Emma Walsh, Chase Martin and Theo Nunn were that familiar kind of busy during the fair, the kind that only someone showing animals at the fair can relate to. Add to that the outside interests that are going on in their lives and it gets hectic. But they don't mind.
Walsh is a sophomore-to-be at Molalla High School, and she's showing a cow calf and a pair of heifers. She's busy, usually competing at the Linn County and Clark County fairs as well. Getting back into the fair lifestyle has been interesting, she said.
"It's a lot of work, and when you're not used to it (after missing last year) it can surprise you," Walsh said. "You kind of have to get back into the routine again. But after the first day, things just get back to normal."
Walsh isn't showing as many cows this year as she normally does, but she's staying busy. And the chance to mix and mingle with the folks she competes with and against, as well as the casual observers, has been nice.
"It's been nice to see so many people," she said.

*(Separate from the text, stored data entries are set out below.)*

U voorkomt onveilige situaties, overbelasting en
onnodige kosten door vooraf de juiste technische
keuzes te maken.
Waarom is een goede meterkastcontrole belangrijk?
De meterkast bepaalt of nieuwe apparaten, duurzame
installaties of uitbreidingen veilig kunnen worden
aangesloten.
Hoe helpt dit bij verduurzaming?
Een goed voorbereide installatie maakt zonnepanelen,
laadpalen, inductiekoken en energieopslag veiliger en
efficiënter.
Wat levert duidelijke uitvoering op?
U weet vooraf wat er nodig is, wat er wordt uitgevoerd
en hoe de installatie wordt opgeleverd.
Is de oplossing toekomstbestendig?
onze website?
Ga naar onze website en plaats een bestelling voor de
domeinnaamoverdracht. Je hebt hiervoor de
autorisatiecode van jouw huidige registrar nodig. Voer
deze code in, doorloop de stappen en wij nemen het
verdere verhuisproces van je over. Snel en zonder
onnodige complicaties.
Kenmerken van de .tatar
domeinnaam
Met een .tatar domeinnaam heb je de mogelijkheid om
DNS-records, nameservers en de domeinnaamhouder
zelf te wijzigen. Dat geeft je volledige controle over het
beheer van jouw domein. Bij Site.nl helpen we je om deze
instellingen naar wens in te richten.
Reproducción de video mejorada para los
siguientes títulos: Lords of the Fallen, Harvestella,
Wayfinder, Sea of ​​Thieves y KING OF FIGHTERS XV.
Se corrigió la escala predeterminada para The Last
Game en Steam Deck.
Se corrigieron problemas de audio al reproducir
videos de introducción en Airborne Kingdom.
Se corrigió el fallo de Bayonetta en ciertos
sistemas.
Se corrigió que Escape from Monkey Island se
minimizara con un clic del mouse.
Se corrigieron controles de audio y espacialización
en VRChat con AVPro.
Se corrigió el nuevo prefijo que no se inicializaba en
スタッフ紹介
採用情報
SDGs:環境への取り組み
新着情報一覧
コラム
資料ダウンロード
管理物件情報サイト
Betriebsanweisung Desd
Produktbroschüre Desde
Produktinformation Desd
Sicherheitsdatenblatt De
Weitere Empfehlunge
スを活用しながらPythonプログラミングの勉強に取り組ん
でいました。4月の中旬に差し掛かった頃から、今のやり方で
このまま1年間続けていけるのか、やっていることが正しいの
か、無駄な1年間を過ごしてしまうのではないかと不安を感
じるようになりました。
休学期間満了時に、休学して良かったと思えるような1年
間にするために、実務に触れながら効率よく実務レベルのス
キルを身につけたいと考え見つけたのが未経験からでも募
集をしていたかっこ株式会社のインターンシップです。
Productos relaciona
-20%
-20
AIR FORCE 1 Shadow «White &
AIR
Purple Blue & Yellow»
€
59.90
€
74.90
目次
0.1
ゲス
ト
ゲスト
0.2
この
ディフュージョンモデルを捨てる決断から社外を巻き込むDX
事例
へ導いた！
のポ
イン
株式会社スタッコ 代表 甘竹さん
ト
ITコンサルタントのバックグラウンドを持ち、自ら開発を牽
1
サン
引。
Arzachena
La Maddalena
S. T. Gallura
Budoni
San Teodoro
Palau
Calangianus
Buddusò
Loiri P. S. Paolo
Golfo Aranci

With no county fairs in 2020, Walsh said she kept busy by working more with her cows, going out for the track team at Molalla High for the first time, and getting into a book series from author Megan Whalen Turner. She also worked hard in her first year of high school, getting straight A's.
But with that time off, she also tried to keep a routine with the animals she would show, going through many of the steps that take place during the fair.
"I was still doing what I kind of always do, so I hope I'd improve with so much time to work on it," she said.
The work paid off as she got first in her showmanship class for her age group.
The senior-to-be at Molalla High School isn't a hard-core county fair show kind of guy. He tends to enjoy rodeoing and sports in general. At the fair, he's showing a steer, but he not only has to tend to that animal, he has to balance that with football practice every afternoon. Then it's back to Canby for more fair chores.
And he's OK with that.
"It's great to be back," he said. "It's kind of weird how when we talk we say it like 'At last year's fair,' but it has been two years ago. I'm just happy being around people and getting to kind of do it again. There's a feeling of normalcy to it."
Yet it isn't quite normal as some buildings require masks and many of the people walking through the fair are sporting them as well. Still, the chance to get out and enjoy the fair atmosphere puts an optimistic shine on things.
Usually, Martin will show multiple animals, but "I'm doing just the steer this year," he said.
The 17-year-old Molalla High FFA member has been showing since he was in the fourth grade. Like Martin, he usually shows multiple animals, but this year he's sticking with the llamas.
He's also glad to be back.
"It's kind of nice to get back into this rhythm," he said. "The only thing I don't like is people touching my critters without my permission. That's really been bugging me lately."
People's hands aside, Nunn has gotten into a nice rhythm — chores in the morning, making sure his siblings, who are also showing at the fair, are set to go, and then helping them get where they need to go.
With attempts to put more show rings outside this year to enhance social distancing, Nunn and his siblings are all over the placee.
"It's a full day here at the fair," he said.